Is it raining there? I ask Anna on the phone.
No, she says. It's so weird -- I'm hearing about Pennsylvania and New Jersey on the radio, and we're getting nothing in Manhattan.
It's weird here, too, I tell her: we're in Geneva, New York, only a couple of hours from the worst of the flooding. Binghamton has had large evacuations, National Guard on the streets, the Wilkes-Barre area the same. We had a cloudburst yesterday, but today is dry in our part of the Finger Lakes.
Weird, when you yourself are fine but you're with people who are not. A woman's son has moved into her house, his own being uninhabitable; she thinks her own is not far behind, as the waters in thier town have yet to crest. They've only been in touch by cellphone; she is up here, where things are fine.

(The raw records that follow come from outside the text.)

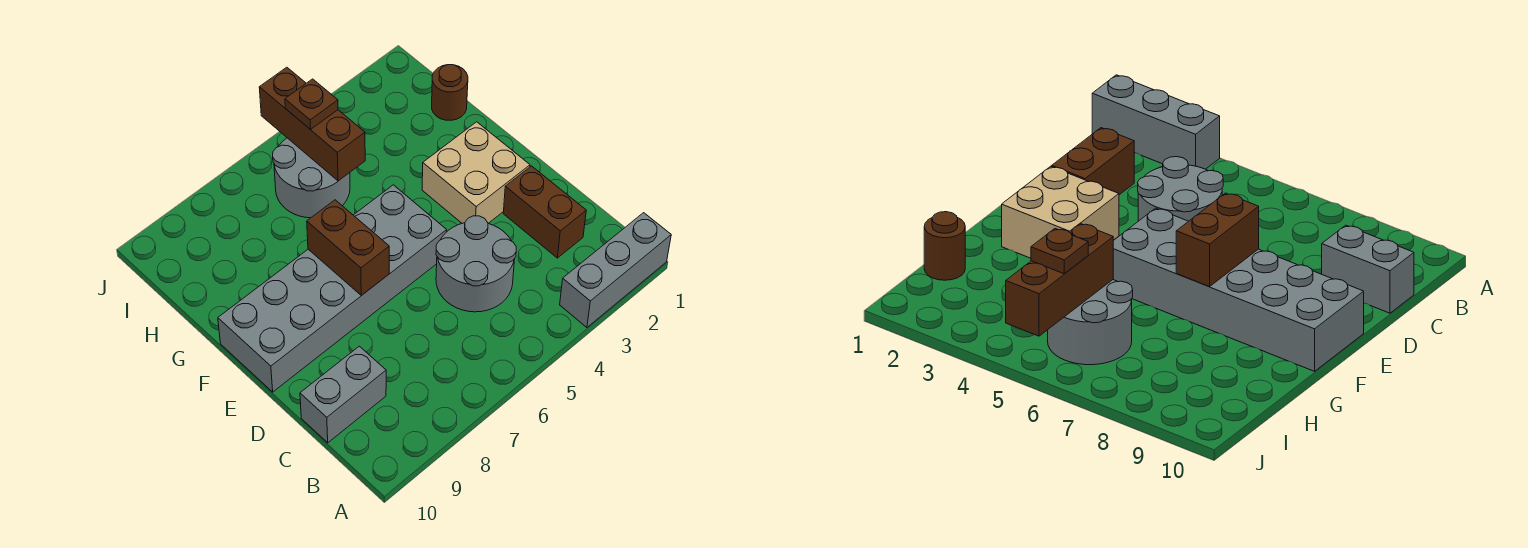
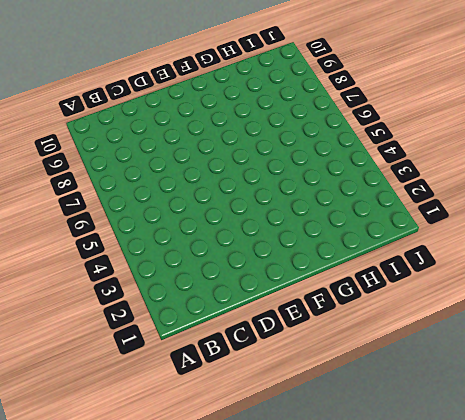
none -> grey brick A1:A3 level 1
none -> brown brick C2:D2 level 1

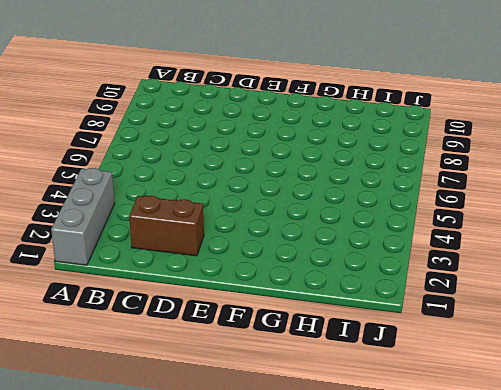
none -> grey round brick C4:D5 level 1
none -> grey brick C9:C10 level 1

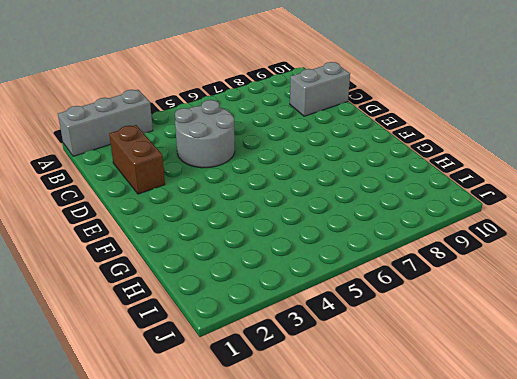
none -> tan brick E2:F3 level 1
none -> grey brick E5:F10 level 1

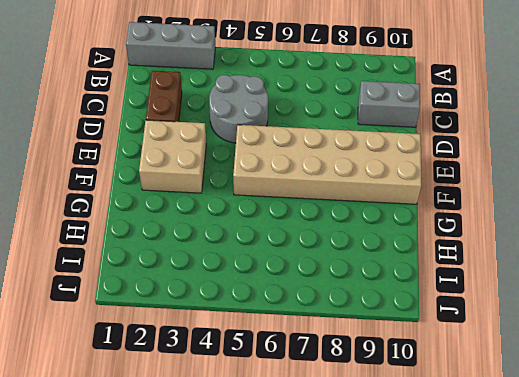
tan brick E5:F10 level 1 -> grey brick E5:F10 level 1
none -> brown round brick H1 level 1
none -> grey round brick H5:I6 level 1

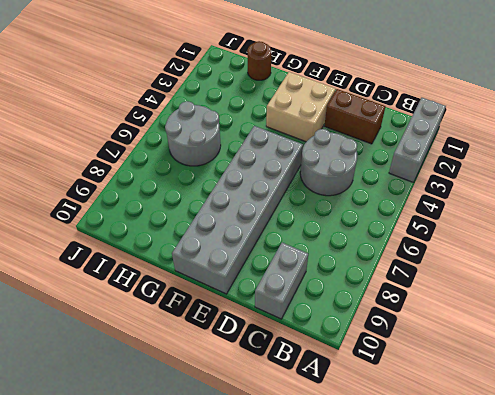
none -> brown brick E7:F7 level 2
none -> brown brick H5:J5 level 2

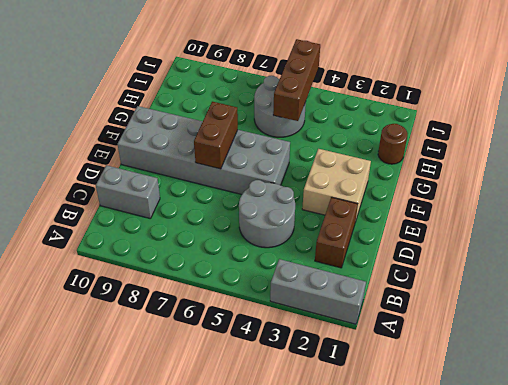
none -> brown plate I5 level 3

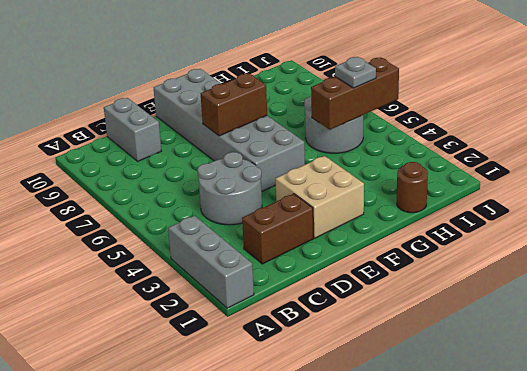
grey plate I5 level 3 -> brown plate I5 level 3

Prayer connects those of us who are fine with those of us who are not. Television and radio do, too, but there we only see and hear their voices and images: we can choose not to connect and just change the channel. To pray for someone in need is to get into the boat with him, to run up the hill to higher ground with her. To pray for someone in need is to agree to let the world of another interfere with your world. Touch your world, and change it.
Is it a duty? In Judaism, the mitzvah -- the good deed -- isn't an option. It's an obligation. You don't get extra points with God for doing a good deed -- you have to do the mitzvah in order to be an observant Jew. Even secular Jews, who do not keep the welter of other Jewish laws, remember the obligation of the mitzvah, and have taught us all to expect that all Jews will have a strong commitment of social justice. We're always surprised when we meet one who seems not to care much about it.
Besides the many kinds of hands-on service a person might render to someone less fortunate, prayer itself is a mitzvah. Like all mitzvah, it connects us to the ones we may not even see, connects us through the medium of their need and our ability to care about it. Like all mitzvah, prayer teaches us to be human.
We often say that a person who offers extraordinary service to someone else is a saint. Perhaps. But a Jew probably wouldn't say that. He would use another word: he'd call that good person a mensch.
Which is just to say, to be precise, that he is a human being.